Weitere Artikel: Endlich, seufzt Andrew Sullivan ob Irshad Manjis (Homepage) Suada "The Trouble With Islam", wird der islamische Fundamentalismus auch mal aus den eigenen Reihen attackiert. Allerdings warnt er die Autorin wegen ihrer unverblümten Art auch vor dem bevorstehenden Gegenangriff. Walter Kirn ist froh, dass David Denby (schreibt auch Kinokritiken für den New Yorker) kein erfolgreicher Börsenspekulant geworden ist, sonst hätte er nicht den Stoff für sein lesenswerten Erfahrungsbericht "American Sucker" (erstes Kapitel) gehabt. Kirn hat daraus einiges über die "Natur der Sünde" heutzutage gelernt. "Nicht unsere privaten Teile sind die größte Quelle für Ärger; es sind unsere Brieftaschen, die wir nicht in der Hose behalten können."

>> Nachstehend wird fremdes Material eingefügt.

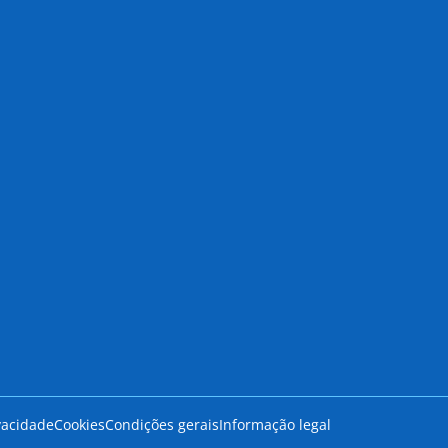
ivacidade
Cookies
Condições gerais
Informação legal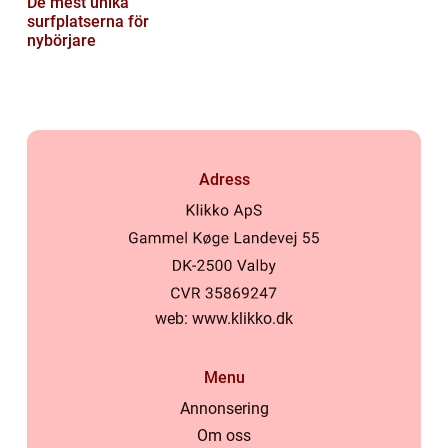
De mest unika
surfplatserna för
nybörjare
Adress
web:
www.klikko.dk
Menu
Annonsering
Om oss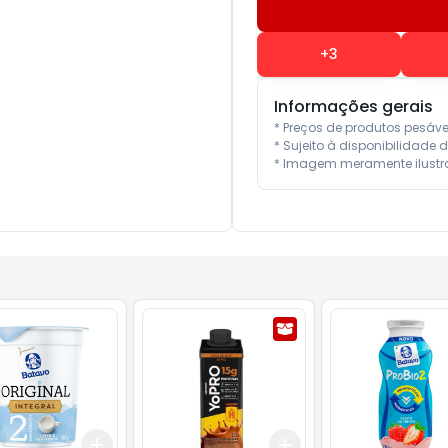
+
3
Informações gerais
* Preços de produtos pesáv
* Sujeito à disponibilidade d
* Imagem meramente ilustra
Add
Add
10
+
3
+
5
+
10
+
3
+
5
+
10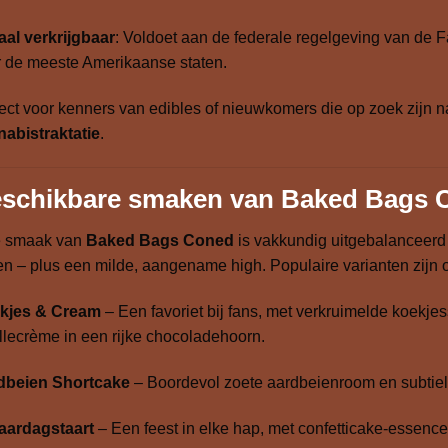
al verkrijgbaar
: Voldoet aan de federale regelgeving van de 
 de meeste Amerikaanse staten.
ect voor kenners van edibles of nieuwkomers die op zoek zijn 
abistraktatie
.
schikbare smaken van Baked Bags 
e smaak van
Baked Bags Coned
is vakkundig uitgebalanceerd 
n – plus een milde, aangename high. Populaire varianten zijn 
kjes & Cream
– Een favoriet bij fans, met verkruimelde koekj
llecrème in een rijke chocoladehoorn.
dbeien Shortcake
– Boordevol zoete aardbeienroom en subtie
jaardagstaart
– Een feest in elke hap, met confetticake-essence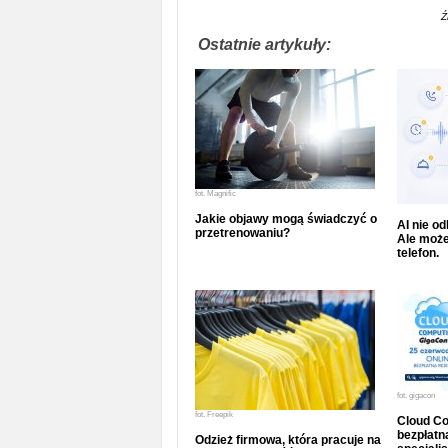
Ź
Ostatnie artykuły:
fot.
Magnific
Jakie objawy mogą świadczyć o
AI nie o
przetrenowaniu?
Ale może
telefon.
fot.
gigacon
fot.
Freepik
Cloud Co
bezpłatna
Odzież firmowa, która pracuje na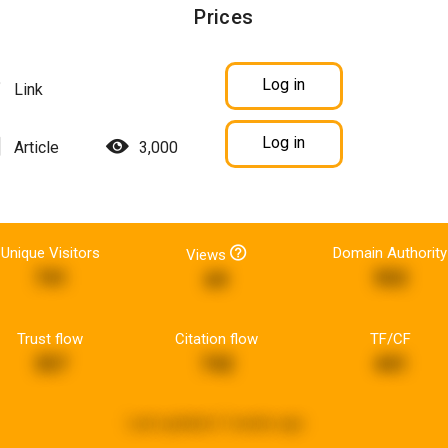
Prices
Log in
Link
Log in
Article
3,000
Unique Visitors
Domain Authority
Views
741
502
69
Trust flow
Citation flow
TF/CF
357
742
441
Last updated:
3 weeks ago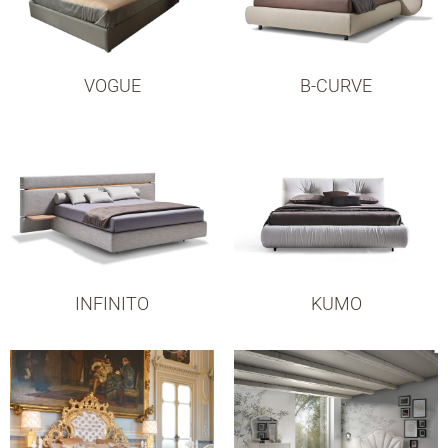
VOGUE
B-CURVE
INFINITO
KUMO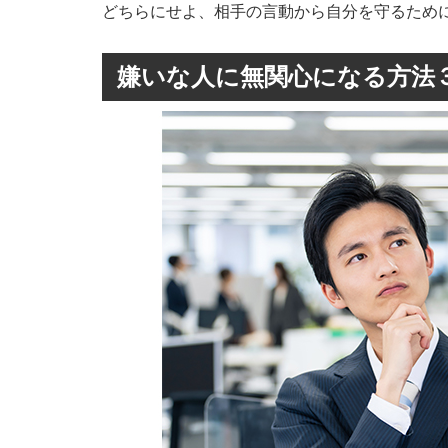
どちらにせよ、相手の言動から自分を守るため
嫌いな人に無関心になる方法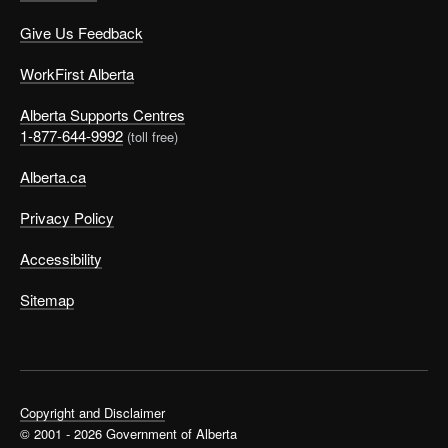
Give Us Feedback
WorkFirst Alberta
Alberta Supports Centres
1-877-644-9992
(toll free)
Alberta.ca
Privacy Policy
Accessibility
Sitemap
Copyright and Disclaimer
© 2001 - 2026 Government of Alberta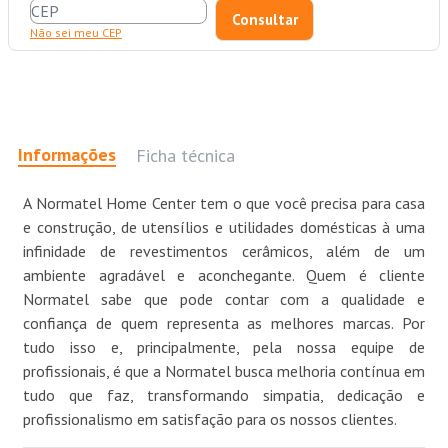
Não sei meu CEP
Informações
Ficha técnica
A Normatel Home Center tem o que você precisa para casa
e construção, de utensílios e utilidades domésticas à uma
infinidade de revestimentos cerâmicos, além de um
ambiente agradável e aconchegante. Quem é cliente
Normatel sabe que pode contar com a qualidade e
confiança de quem representa as melhores marcas. Por
tudo isso e, principalmente, pela nossa equipe de
profissionais, é que a Normatel busca melhoria contínua em
tudo que faz, transformando simpatia, dedicação e
profissionalismo em satisfação para os nossos clientes.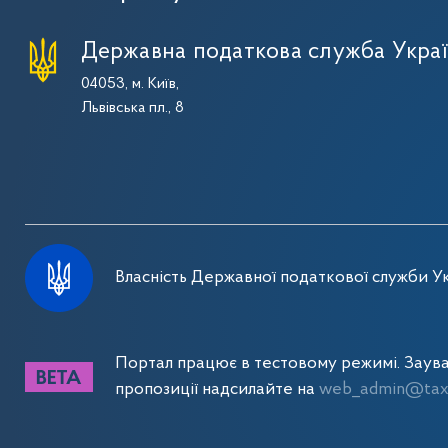
Державна податкова служба Укра
04053, м. Київ,
Львівська пл., 8
Власність Державної податкової служби Ук
Портал працює в тестовому режимі. Заув
пропозиції надсилайте на
web_admin@tax.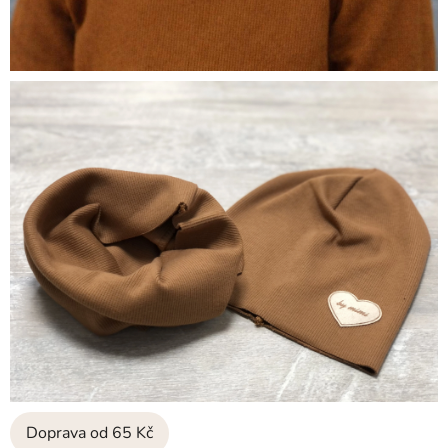
Doprava od 65 Kč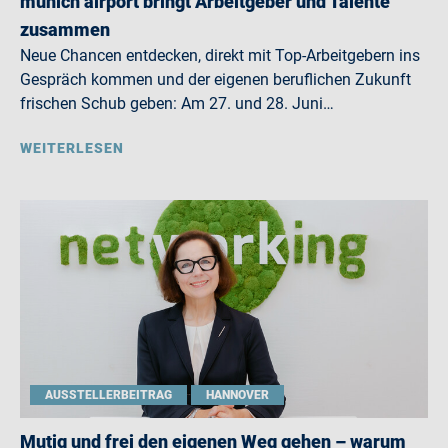
munich airport bringt Arbeitgeber und Talente
zusammen
Neue Chancen entdecken, direkt mit Top-Arbeitgebern ins
Gespräch kommen und der eigenen beruflichen Zukunft
frischen Schub geben: Am 27. und 28. Juni…
WEITERLESEN
AUSSTELLERBEITRAG
HANNOVER
Mutig und frei den eigenen Weg gehen – warum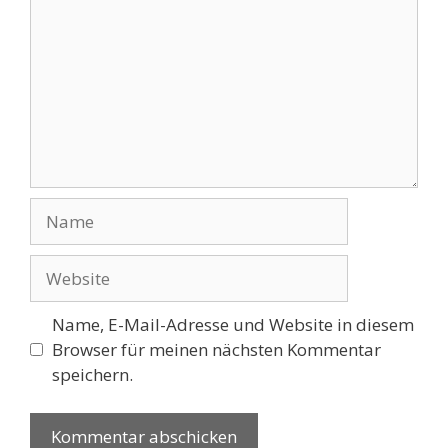
Name
Website
Name, E-Mail-Adresse und Website in diesem
Browser für meinen nächsten Kommentar
speichern.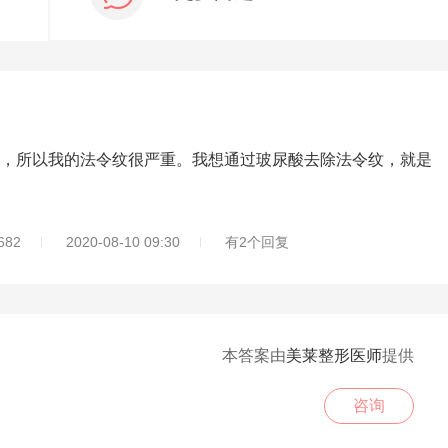
所以我的法令纹很严重。我想通过玻尿酸去除法令纹，就是
82
2020-08-10 09:30
有2个回复
本答案由
美莱整形医师
提供
咨询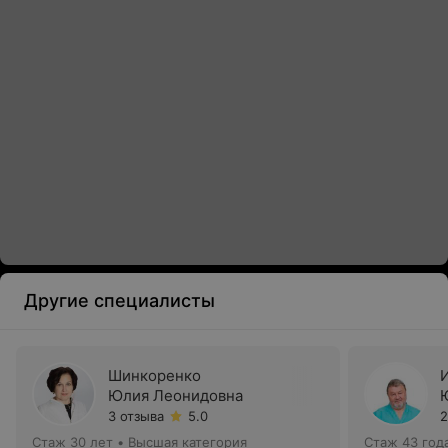
Другие специалисты
Шинкоренко
Юлия Леонидовна
3 отзыва
5.0
2
Стаж 30 лет
•
Высшая категория
Стаж 43 год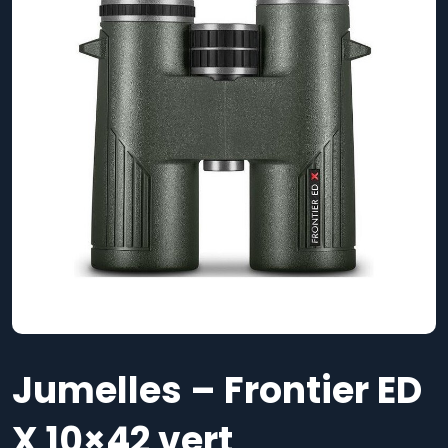
Jumelles – Frontier ED
X 10×42 vert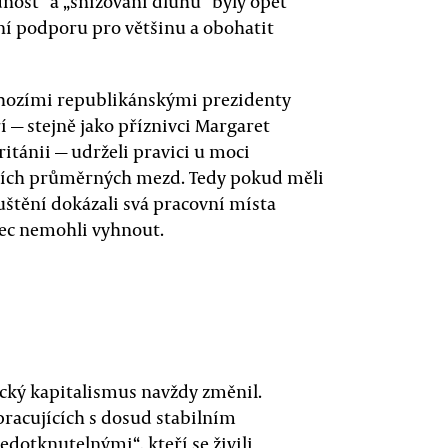
nost“ a „snižování dluhu“ byly opět
ní podporu pro většinu a obohatit
hozími republikánskými prezidenty
 — stejně jako příznivci Margaret
ritánii — udrželi pravici u moci
vyšších průměrných mezd. Tedy pokud měli
uštění dokázali svá pracovní místa
nec nemohli vyhnout.
ický kapitalismus navždy změnil.
pracujících s dosud stabilním
dotknutelnými“, kteří se živili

"Das amerikanische Copyright System wurde erfunden, um Innovationen zu fördern, heute wird es benutzt, um sie zu zermalmen." Im New York Times Magazine beschreibt Robert S. Boynton in einem langen Artikel die "Tyrannei des Copyrights". Streitfälle der jüngsten Zeit umfassten "Versuche, von den Girl Scouts Tantiemen für das Singen von Liedern am Lagerfeuer zu fordern bis zu dem Prozess, den die Nachlassverwalter von Margaret Mitchell gegen die Veröffentlichung von Alice Randalls Buch 'The Wind done gone' anstrengten (es erzählt die Geschichte von 'Vom Winde verweht' aus der Perspektive eines Sklaven) und den Versuchen von Celera Genomics, Patente auf menschliche Gene einzuklagen." Inzwischen hat sich eine Gegenbewegung gebildet, die sich "Copy Left" nennt und fordert, dass Copyright für intellektuelle und künstlerische Ideen auf eine kürzere Zeit zu beschränken (mehr hier, hier und hier). In Amerika sind diese Rechte in den letzten Jahrhunderte von 14 Jahren (1790) auf 70 bis 95 Jahre (heute) ausgedehnt worden.